Selain Divonis Korupsi, Mantan Kades Coprayan Juga Warisi Utang Proyek Ratusan Juta

Rozak, Plt. Kades Coprayan Kecamatan Buaran Kabupaten Pekalongan (Foto: ist)
PEKALONGAN, BIDIKNASIONAL.com -Polemik kasus korupsi dana desa yang menyeret mantan Kepala Desa Coprayan, Kecamatan Buaran, Kabupaten Pekalongan, Mutofar, terus bergulir. Majelis hakim memvonis Mutofar dengan hukuman penjara selama satu tahun enam bulan atas penyalahgunaan dana desa tahun anggaran 2021. Ia juga diwajibkan mengganti kerugian negara sebesar Rp 238 juta.
Namun, vonis tersebut ternyata bukan penutup dari masalah yang ditinggalkan sang mantan kades. Dari keterangan sejumlah warga, Mutofar diduga masih meninggalkan utang kepada pihak ketiga atas proyek pengaspalan jalan desa senilai ratusan juta rupiah yang hingga kini belum dilunasi. Dampaknya, kontraktor yang mengerjakan proyek tersebut kini menagih pembayaran kepada pemerintah desa, memicu tarik ulur yang berujung pada keterlibatan kembali pihak ketiga dalam proyek infrastruktur desa tahun 2024.

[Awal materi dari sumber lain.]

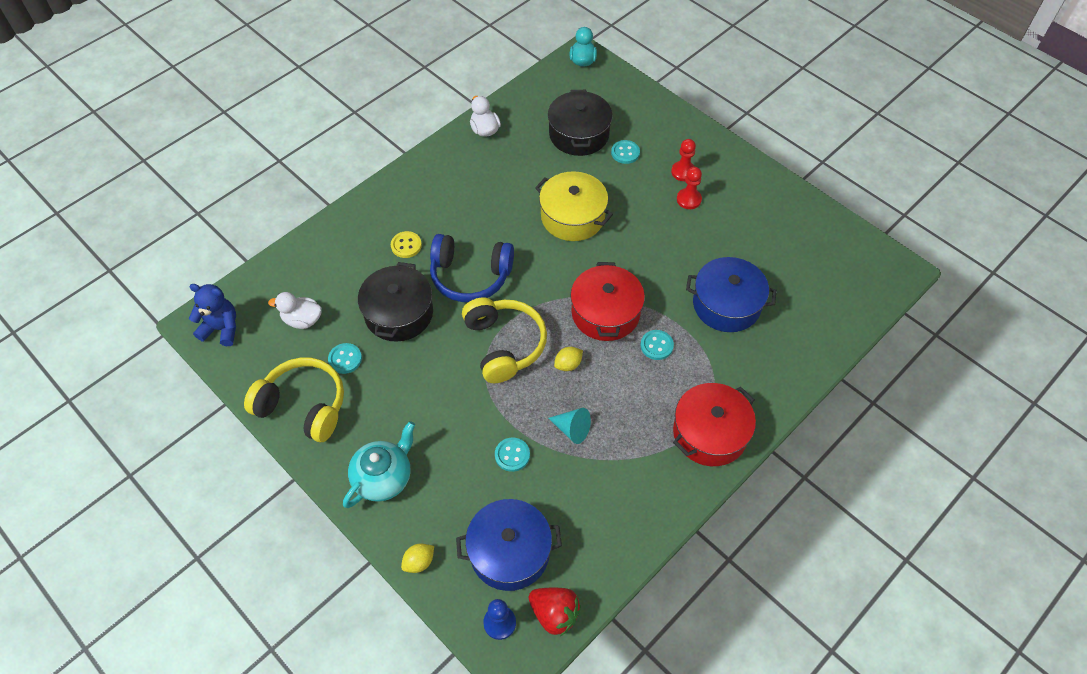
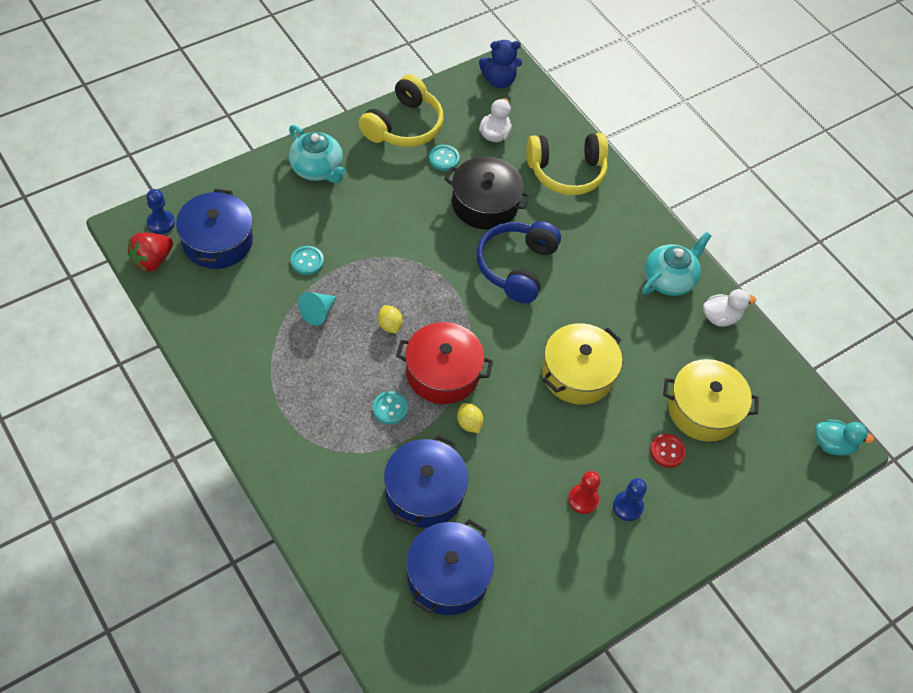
camera: 95 degrees right, 0 degrees up
blue teddy bear [189,284,236,346] -> blue teddy bear turned 60 degrees clockwise [479,40,522,89]
yellow button [391,231,422,258] -> none
yellow lemon [401,544,434,573] -> yellow lemon moved to [457,403,483,433]
yellow headphones [462,297,547,383] -> yellow headphones moved to [526,133,608,195]
black pot [548,90,613,156] -> yellow pot [663,359,759,442]
turquoise button [611,140,640,164] -> red button [650,434,686,468]
red pawn [671,139,696,181] -> blue pawn [613,478,647,521]
red pot [673,383,756,466] -> none
none -> blue pot [406,519,494,615]
none -> turquoise teapot [642,232,711,296]

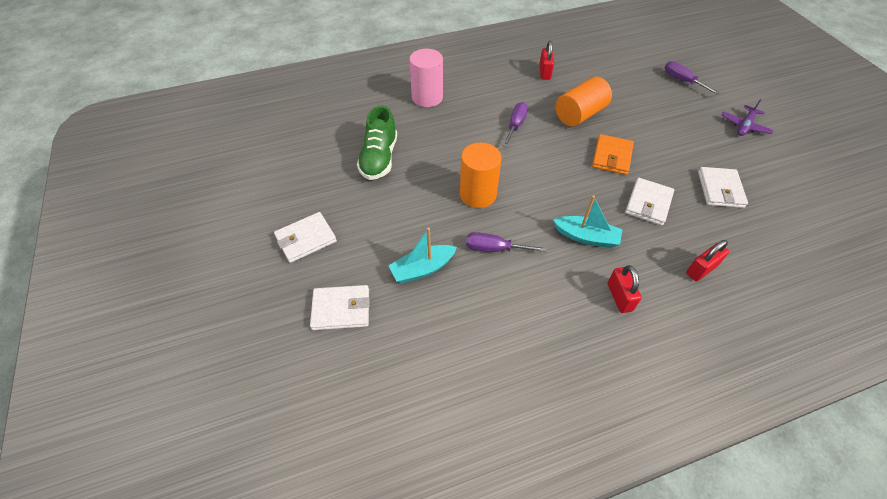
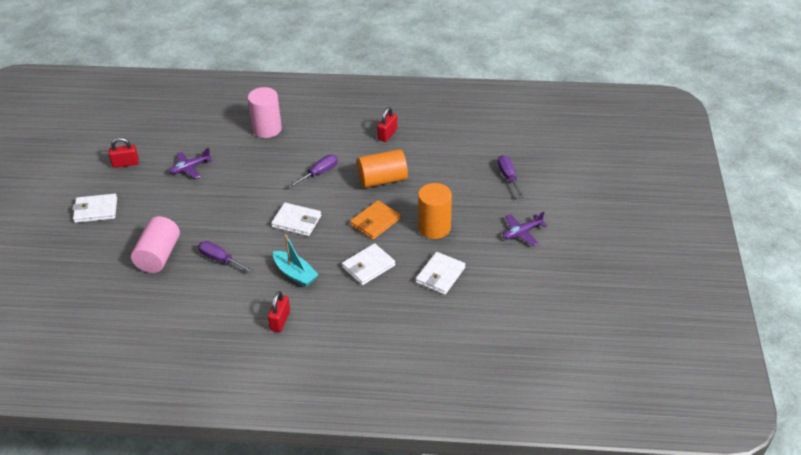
camera: 25 degrees right, 10 degrees down
white wallet [310,285,370,330] -> white wallet moved to [271,203,321,236]
green shoe [357,106,397,180] -> purple plane [169,148,213,179]
turquoise boat [388,227,457,283] -> pink cylinder [131,216,180,273]
orange cylinder [460,143,502,208] -> orange cylinder moved to [418,183,452,239]
red padlock [686,240,729,281] -> red padlock moved to [109,137,139,168]

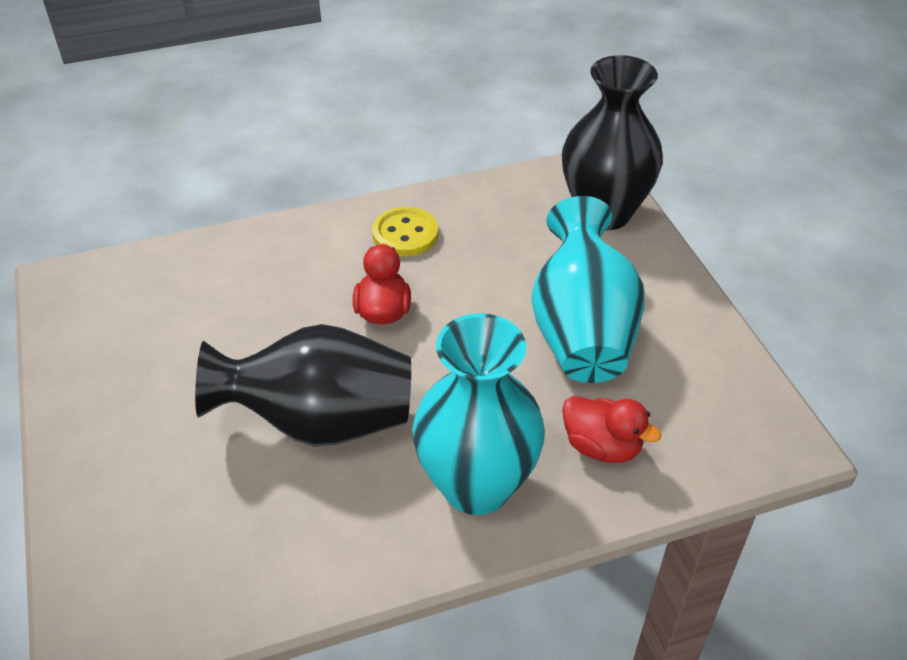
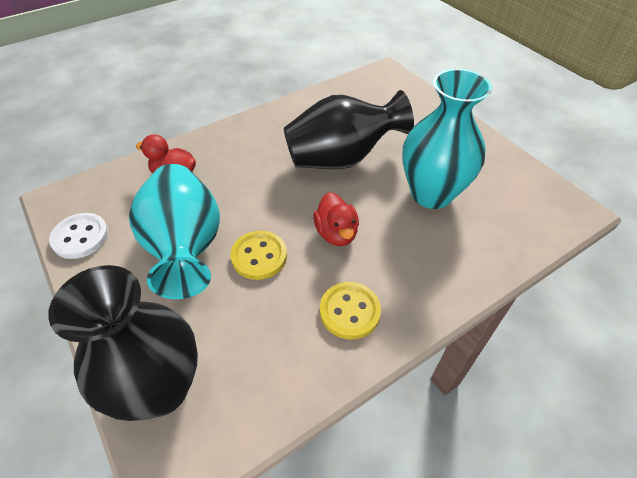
camera: 165 degrees right, 5 degrees up
turquoise vase [412,313,545,515] -> turquoise vase moved to [403,69,492,209]
none -> white button [49,213,109,259]
none -> yellow button [231,231,287,280]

Pelaksana Tugas (Plt) Kepala Desa Coprayan, Rozak, membenarkan bahwa proyek saluran desa telah selesai dikerjakan tahun ini di dua titik, masing-masing dengan nilai anggaran Rp 90 juta dan Rp130 juta. Ia menekankan bahwa proyek dijalankan dengan sistem swakelola yang melibatkan masyarakat desa.
“Memang ada keterlibatan pihak ketiga, tapi mereka hanya bertindak sebagai mandor proyek,” ujar Rozak saat ditemui di ruang kerjanya, Rabu (23/4/2025).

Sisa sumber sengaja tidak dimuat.